Hello,
I would like to count the frequency of certain keywords in the text file, which is sample.txt.
For example, I determine a main word as "Steve Jobs" and "Executive," and I would like to count the frequency of "stock option" and "package" within 10 words from "Steve Jobs" and "Executive" for the sample text below. The result that I expected is 4.
Sample text)
Stock option is the most popular compensation policy in the world these days. Steve Jobs also received huge amount of stock options, and the stock option was exercised before the fiscal year.
Different from his compensation package, the other executives received less amount of stock options.
To get the result, I used the code below and used the command that "perl code.pl sample.txt "Steve Jobs" "Executive" 10 "stock option" "package"

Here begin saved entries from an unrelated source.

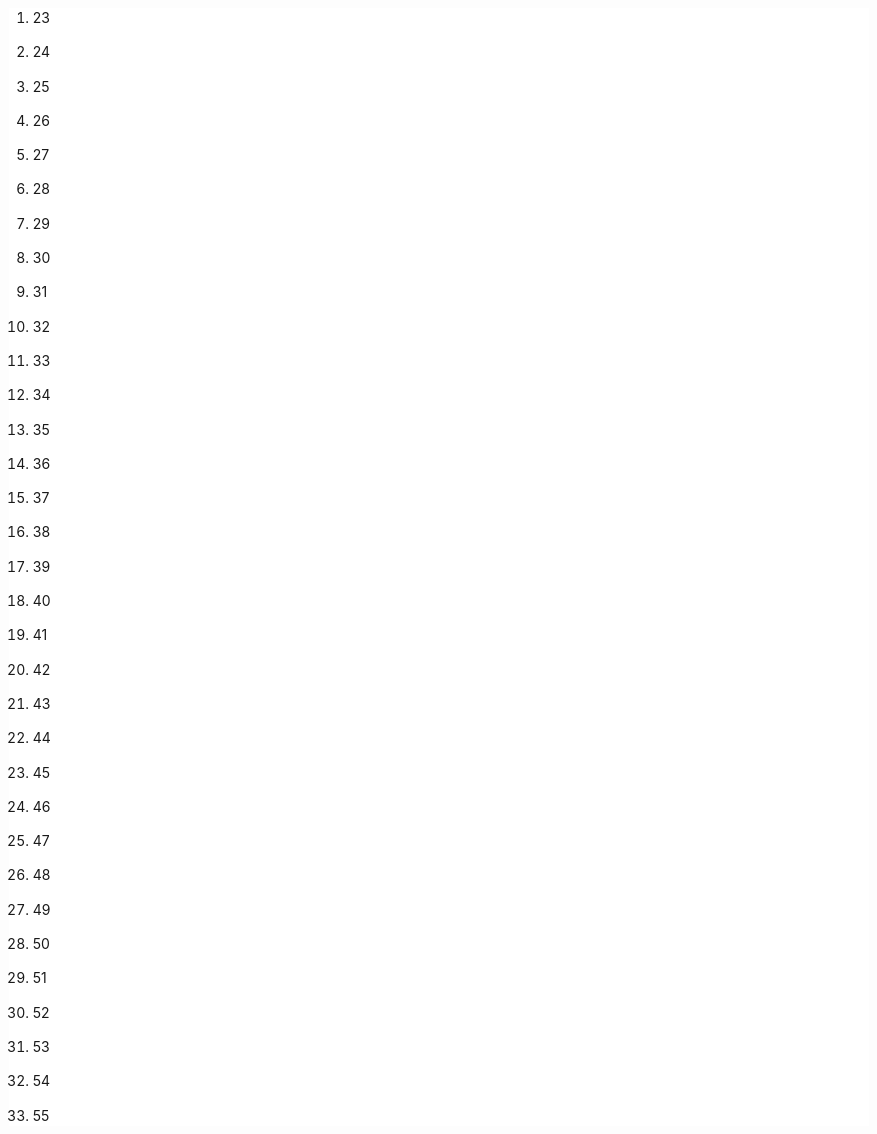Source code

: 1.  23

1.  24

1.  25

1.  26

1.  27

1.  28

1.  29

1.  30

1.  31

1.  32

1.  33

1.  34

1.  35

1.  36

1.  37

1.  38

1.  39

1.  40

1.  41

1.  42

1.  43

1.  44

1.  45

1.  46

1.  47

1.  48

1.  49

1.  50

1.  51

1.  52

1.  53

1.  54

1.  55

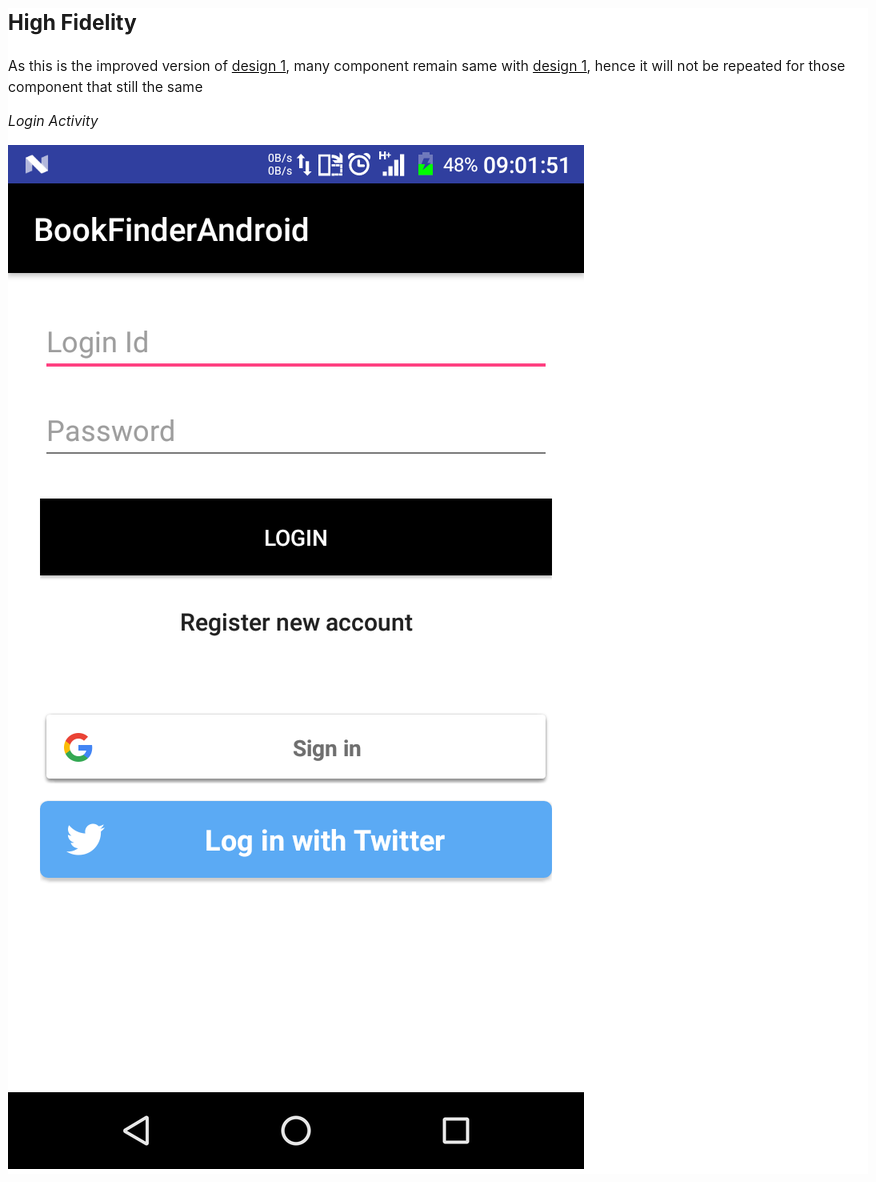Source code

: ## High Fidelity

As this is the improved version of [design 1](Design1.md), many component remain same with [design 1](Design1.md), hence it will not be repeated for those component that still the same

*Login Activity*

![Login](screenshot/d2_login.png)
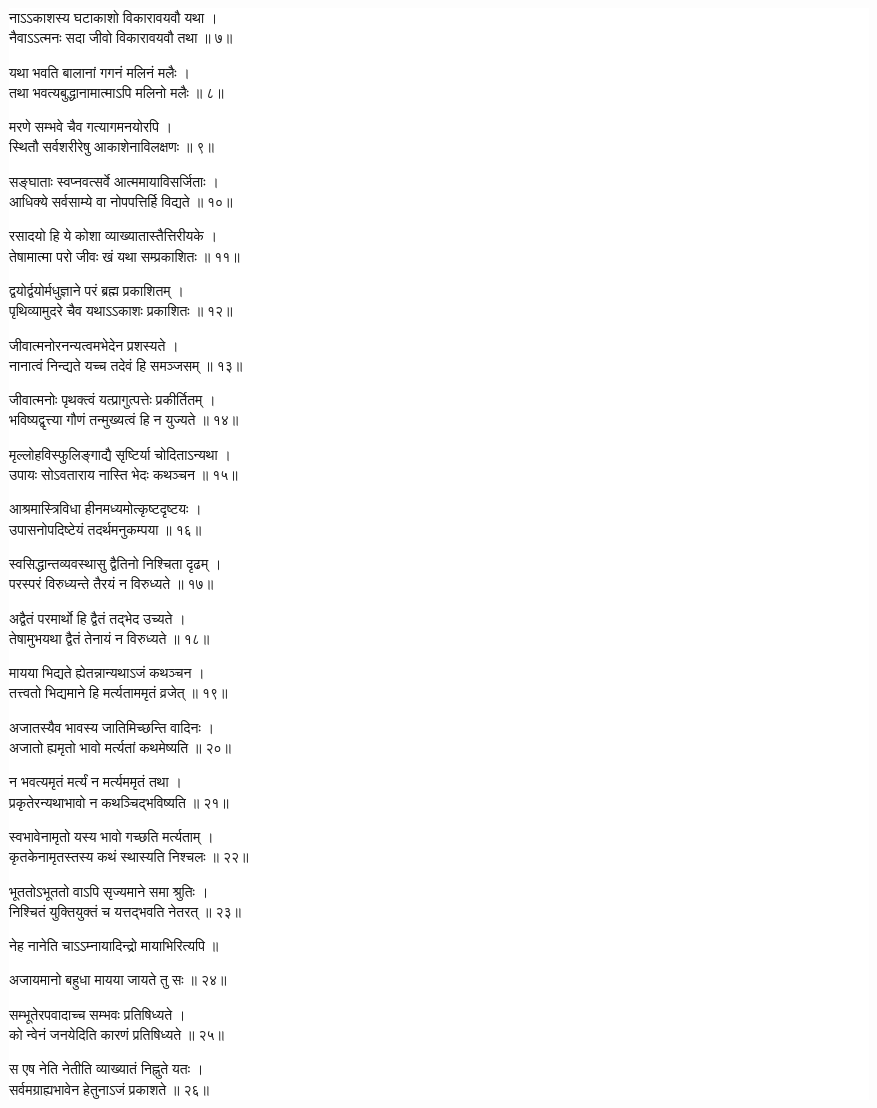 नाऽऽकाशस्य घटाकाशो विकारावयवौ यथा ।  
नैवाऽऽत्मनः सदा जीवो विकारावयवौ तथा ॥ ७॥  
  
यथा भवति बालानां गगनं मलिनं मलैः ।  
तथा भवत्यबुद्धानामात्माऽपि मलिनो मलैः ॥ ८॥  
  
मरणे सम्भवे चैव गत्यागमनयोरपि ।  
स्थितौ सर्वशरीरेषु आकाशेनाविलक्षणः ॥ ९॥  
  
सङ्घाताः स्वप्नवत्सर्वे आत्ममायाविसर्जिताः ।  
आधिक्ये सर्वसाम्ये वा नोपपत्तिर्हि विद्यते ॥ १०॥  
  
रसादयो हि ये कोशा व्याख्यातास्तैत्तिरीयके ।  
तेषामात्मा परो जीवः खं यथा सम्प्रकाशितः ॥ ११॥  
  
द्वयोर्द्वयोर्मधुज्ञाने परं ब्रह्म प्रकाशितम् ।  
पृथिव्यामुदरे चैव यथाऽऽकाशः प्रकाशितः ॥ १२॥  
  
जीवात्मनोरनन्यत्वमभेदेन प्रशस्यते ।  
नानात्वं निन्द्यते यच्च तदेवं हि समञ्जसम् ॥ १३॥  
  
जीवात्मनोः पृथक्त्वं यत्प्रागुत्पत्तेः प्रकीर्तितम् ।  
भविष्यद्वृत्त्या गौणं तन्मुख्यत्वं हि न युज्यते ॥ १४॥  
  
मृल्लोहविस्फुलिङ्गाद्यै सृष्टिर्या चोदिताऽन्यथा ।  
उपायः सोऽवताराय नास्ति भेदः कथञ्चन ॥ १५॥  
  
आश्रमास्त्रिविधा हीनमध्यमोत्कृष्टदृष्टयः ।  
उपासनोपदिष्टेयं तदर्थमनुकम्पया ॥ १६॥  
  
स्वसिद्धान्तव्यवस्थासु द्वैतिनो निश्चिता दृढम् ।  
परस्परं विरुध्यन्ते तैरयं न विरुध्यते ॥ १७॥  
  
अद्वैतं परमार्थो हि द्वैतं तद्भेद उच्यते ।  
तेषामुभयथा द्वैतं तेनायं न विरुध्यते ॥ १८॥  
  
मायया भिद्यते ह्येतन्नान्यथाऽजं कथञ्चन ।  
तत्त्वतो भिद्यमाने हि मर्त्यताममृतं व्रजेत् ॥ १९॥  
  
अजातस्यैव भावस्य जातिमिच्छन्ति वादिनः ।  
अजातो ह्यमृतो भावो मर्त्यतां कथमेष्यति ॥ २०॥  
  
न भवत्यमृतं मर्त्यं न मर्त्यममृतं तथा ।  
प्रकृतेरन्यथाभावो न कथञ्चिद्भविष्यति ॥ २१॥  
  
स्वभावेनामृतो यस्य भावो गच्छति मर्त्यताम् ।  
कृतकेनामृतस्तस्य कथं स्थास्यति निश्चलः ॥ २२॥  
  
भूततोऽभूततो वाऽपि सृज्यमाने समा श्रुतिः ।  
निश्चितं युक्तियुक्तं च यत्तद्भवति नेतरत् ॥ २३॥  
  
नेह नानेति चाऽऽम्नायादिन्द्रो मायाभिरित्यपि ॥  
  
अजायमानो बहुधा मायया जायते तु सः ॥ २४॥  
  
सम्भूतेरपवादाच्च सम्भवः प्रतिषिध्यते ।  
को न्वेनं जनयेदिति कारणं प्रतिषिध्यते ॥ २५॥  
  
स एष नेति नेतीति व्याख्यातं निह्नुते यतः ।  
सर्वमग्राह्यभावेन हेतुनाऽजं प्रकाशते ॥ २६॥  
  
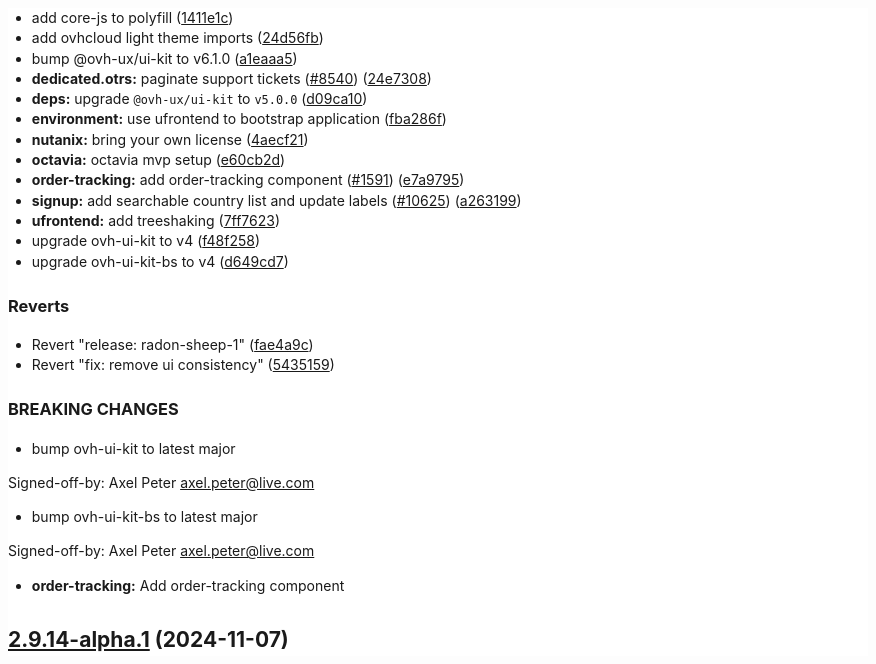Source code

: * add core-js to polyfill ([1411e1c](https://github.com/ovh/manager/commit/1411e1ca873d1ffd715c43fcadfe96f26e5be874))
* add ovhcloud light theme imports ([24d56fb](https://github.com/ovh/manager/commit/24d56fb62a949e01de5f9929c0fe53239c889a59))
* bump @ovh-ux/ui-kit to v6.1.0 ([a1eaaa5](https://github.com/ovh/manager/commit/a1eaaa5cb68652d1d600ba02e0d27de557de94e5))
* **dedicated.otrs:** paginate support tickets ([#8540](https://github.com/ovh/manager/issues/8540)) ([24e7308](https://github.com/ovh/manager/commit/24e73084d5db1b364989b7817b759719272b1fce))
* **deps:** upgrade `@ovh-ux/ui-kit` to `v5.0.0` ([d09ca10](https://github.com/ovh/manager/commit/d09ca10f4b7ca629e0b2f1fcb59278ea7f309a9e))
* **environment:** use ufrontend to bootstrap application ([fba286f](https://github.com/ovh/manager/commit/fba286f89e58e73f8899da0dbac615f65fc6a7f8))
* **nutanix:** bring your own license ([4aecf21](https://github.com/ovh/manager/commit/4aecf215501541223bd10fd4851a4bac92a4c45f))
* **octavia:** octavia mvp setup ([e60cb2d](https://github.com/ovh/manager/commit/e60cb2d4bff27616b5f37d64334816105a830e8f))
* **order-tracking:** add order-tracking component ([#1591](https://github.com/ovh/manager/issues/1591)) ([e7a9795](https://github.com/ovh/manager/commit/e7a9795468c424201cfc8a5a705af41e0558e315))
* **signup:** add searchable country list and update labels ([#10625](https://github.com/ovh/manager/issues/10625)) ([a263199](https://github.com/ovh/manager/commit/a263199b06a47298eb7bf0a99814b38da3b544c2))
* **ufrontend:** add treeshaking ([7ff7623](https://github.com/ovh/manager/commit/7ff7623b2d13b6f2aea2d3a4bfd9d62e169e93c6))
* upgrade ovh-ui-kit to v4 ([f48f258](https://github.com/ovh/manager/commit/f48f2587c367b06939c452428c5783c2fb1c1b8d))
* upgrade ovh-ui-kit-bs to v4 ([d649cd7](https://github.com/ovh/manager/commit/d649cd7d566ac39d172b2e36625fde83bd99c9f5))


### Reverts

* Revert "release: radon-sheep-1" ([fae4a9c](https://github.com/ovh/manager/commit/fae4a9cb14816715b060fe0ebe42d45056c9714d))
* Revert "fix: remove ui consistency" ([5435159](https://github.com/ovh/manager/commit/543515950323b10d054ba354ff0054c5a8a3d3d1))


### BREAKING CHANGES

* bump ovh-ui-kit to latest major

Signed-off-by: Axel Peter <axel.peter@live.com>
* bump ovh-ui-kit-bs to latest major

Signed-off-by: Axel Peter <axel.peter@live.com>
* **order-tracking:** Add order-tracking component





## [2.9.14-alpha.1](https://github.com/ovh/manager/compare/@ovh-ux/order-tracking-app@2.9.14-alpha.0...@ovh-ux/order-tracking-app@2.9.14-alpha.1) (2024-11-07)
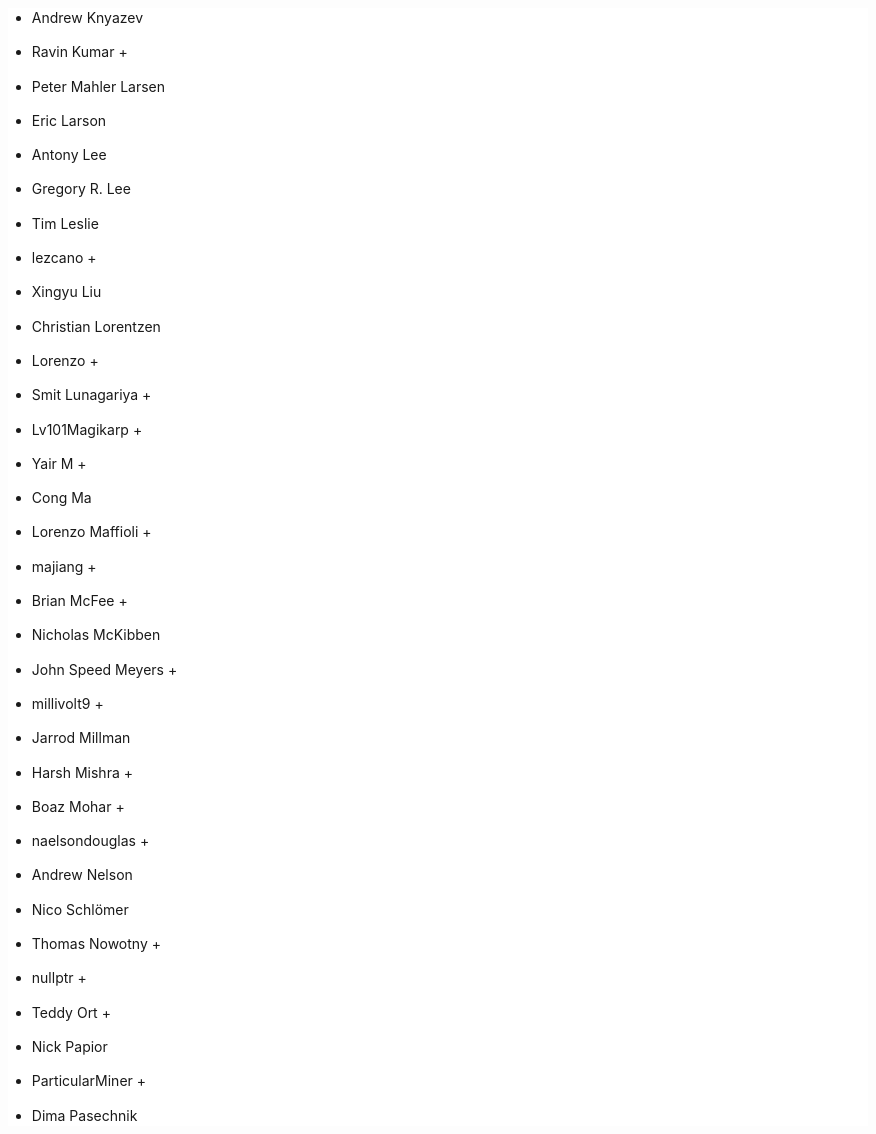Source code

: +   Andrew Knyazev

+   Ravin Kumar +

+   Peter Mahler Larsen

+   Eric Larson

+   Antony Lee

+   Gregory R. Lee

+   Tim Leslie

+   lezcano +

+   Xingyu Liu

+   Christian Lorentzen

+   Lorenzo +

+   Smit Lunagariya +

+   Lv101Magikarp +

+   Yair M +

+   Cong Ma

+   Lorenzo Maffioli +

+   majiang +

+   Brian McFee +

+   Nicholas McKibben

+   John Speed Meyers +

+   millivolt9 +

+   Jarrod Millman

+   Harsh Mishra +

+   Boaz Mohar +

+   naelsondouglas +

+   Andrew Nelson

+   Nico Schlömer

+   Thomas Nowotny +

+   nullptr +

+   Teddy Ort +

+   Nick Papior

+   ParticularMiner +

+   Dima Pasechnik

However, the error message occurs. The error message is "Use of uninitialized value $distance in numeric le <<=> at line..."
Could you please give me some advice to get the result I want? I am attaching the sample text and the code that I used. In the sample text, there are three different articles and it is divided by "Document ". So, I expect to get the results for the three articles. I am looking forward to your responses. I hope you all have a great weekend! I really appreciate it in advance.
PERL code)
use strict;
use warnings;
my ($filename, @mainword, $distance, @search) = @ARGV;
my $content;
open my $fh, '<', $filename or die $!;
local $/ = undef;
$content = <$fh>;
close $fh;
my @docs = split 'Document ', $content;
foreach my $doc ( @docs ) {
my $count = 0;
my $mainword = '(' . (join '|', map { "\Q$_\E" } @mainword) . ')';
my $search = '(' . (join '|', map { "\Q$_\E" } @search) . ')';
for (my $dist = 0; $dist <= $distance; $dist++) {
while ( $doc =~ /
(?:^|\W)
$search
(?=
(?:\W++\w++){$dist}
\W++\Q$mainword\E
)
/ixsg
)
{
print " found [$1] at ", $-[1], "\n";
$count++;
}
while ( $doc =~ /
(?:^|\W)
\Q$mainword\E
(?=
(?:\W++\w++){$dist}
\W++$search
)
/ixsg
)
{
print "-found [$1] at ", $-[1], "\n";
$count++;
}
}
print "match: $count\n";
}